Все-таки — это поэма. Уже «Три сестры» поэма, а здесь при чистом взгляде на Лопахина сугубо метафорическое. Интрига продажи дома может быть физической, а может быть метафизической. Здесь, конечно, метафора, поэтому можно говорить, что дом уже принадлежит Лопахину. Первым в пьесу «въезжает» Лопахин. Не Раневская. Он сидит и чувствует себя с «разбитым носом» при совершенно благополучном обличии.
Дуняша: испытывает чувства дочери (Ани), не имея права этого испытывать. И Лопахин видит это. И, конечно, первым войдет Лопахин. Ведь это его возвращение. Возвращение мальчика с разбитым носом.
Этюд с Епиходовым.
Зачем? Оттеняет предыдущее. Проявляет сложность системы. «Конкретный» человек с конкретными, простыми вещами: букет, сапоги, стул и т. д.
Если роль строить на жизненных впечатлениях (на робости, скованности и пр.), ничего у нас не получится. Скорее какое-то высказывание — открывает дверь в 2 часа ночи, извините, есть мысль некая. За счет комизма и серии неловкостей он как бы подбрасывает монетку и переворачивает сцену.
Дуняша-Аня.
Сцена внешне не конфликтна. Конфликтны темы, при неконфликтности разговора. Конфликт в том, что поменяны роли. Здесь Дуняша — Аня и наоборот. Моя комната. Мои окна — важная самая, она настаивает на вечности поместья — родины. Важно: как говорится Аней — Петя! Эта короткая реплика может дать «освещение» Ани. Ситуация наполненной муки (не просто усталости).
Театр понятие динамическое, т. е. движущееся.
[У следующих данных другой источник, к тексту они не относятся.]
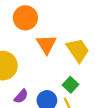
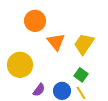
yellow trapezoid: (78, 50) -> (84, 44), turned -105

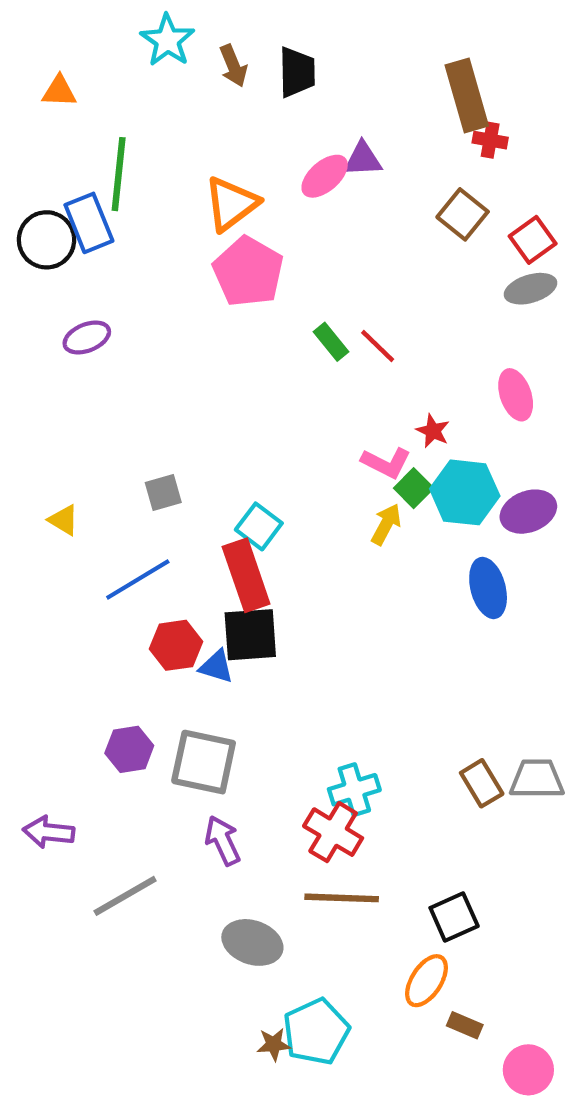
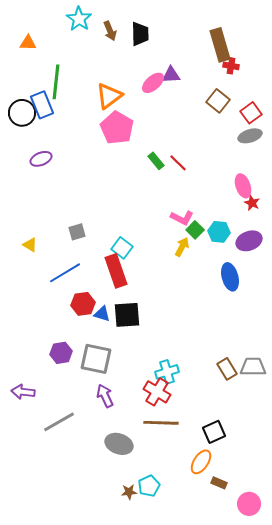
red star: (433, 431) -> (252, 203), moved
cyan hexagon: (465, 492) -> (219, 232), size x0.7
black square: (250, 635) -> (127, 315), moved
cyan pentagon: (316, 1032) -> (149, 486), size x0.7

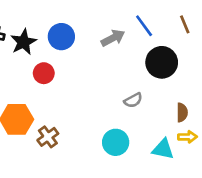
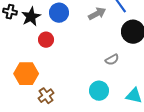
brown cross: (48, 137) -> (46, 96), moved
Движущиеся картинки, как и кинематограф, и нельзя в цифре № 1 делать то, что нужно делать в цифре № 2.
7 декабря 1990 г.
9 декабря рано утром позвонила Настя… Ничего не мог понять сначала… Понял только, что-то ужасное случилось… Вчера поздним вечером скончалась Наташа. Наташа Трояновская — моя первая жена, Настина мама. Ей было 44 года, было. Что скажешь? Господи… царствие небесное… Надо ехать на похороны.
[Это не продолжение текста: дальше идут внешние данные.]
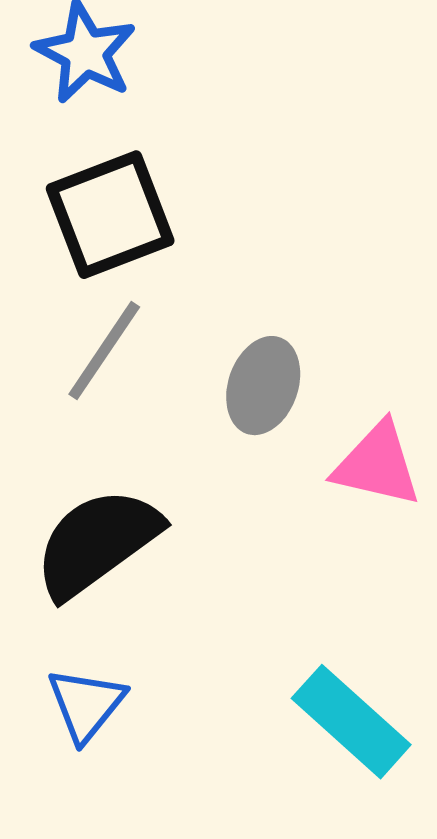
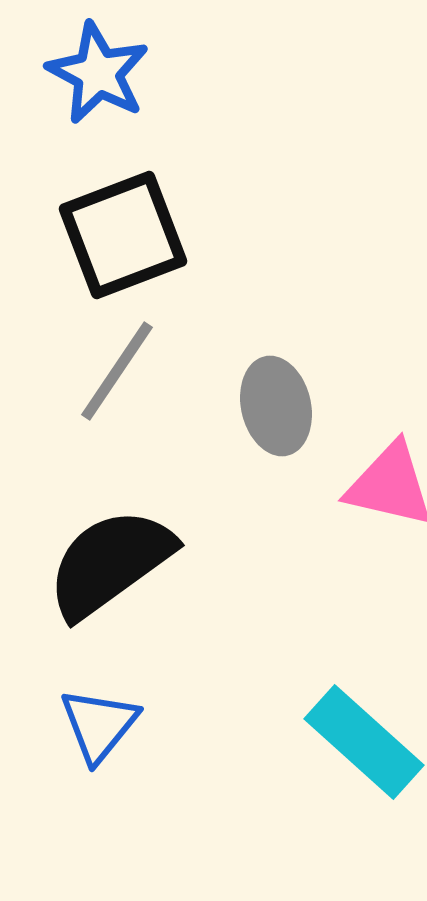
gray ellipse: (263, 386) -> (276, 406), turned -32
Сидел во Внукове два дня (11-го, 12-го), не летали самолеты… из-за отсутствия топлива! Прилетел только 12-го вечером. На похороны, конечно, опоздал. Поехали на кладбище с Настенькой 13-го.
Мне очень не хочется писать… Холодно было, сильный ветер, вспаханное поле. Могила на самом краю… венки, цветы. Совсем недалеко, в пяти минутах ходьбы от Танюшиной могилы. Стояли с Настюшей. Липкая глина. Ветер.
Потом пошли к Танюше. Постояли там. Выкурили по сигарете. Настя дрожит. Ноги у нее промокли.
Вот мы остались одни. Двое нас осталось… Про это и говорили, когда шли к городу… Сели на попутный автобус.
15-го улетел назад в Москву.
Без даты
«Вишневый сад».
Сад за окном, конечно, красив. Но Раневская вкладывает в него еще и всю свою фантазию. И он красив уже настолько, сколько в него вложено.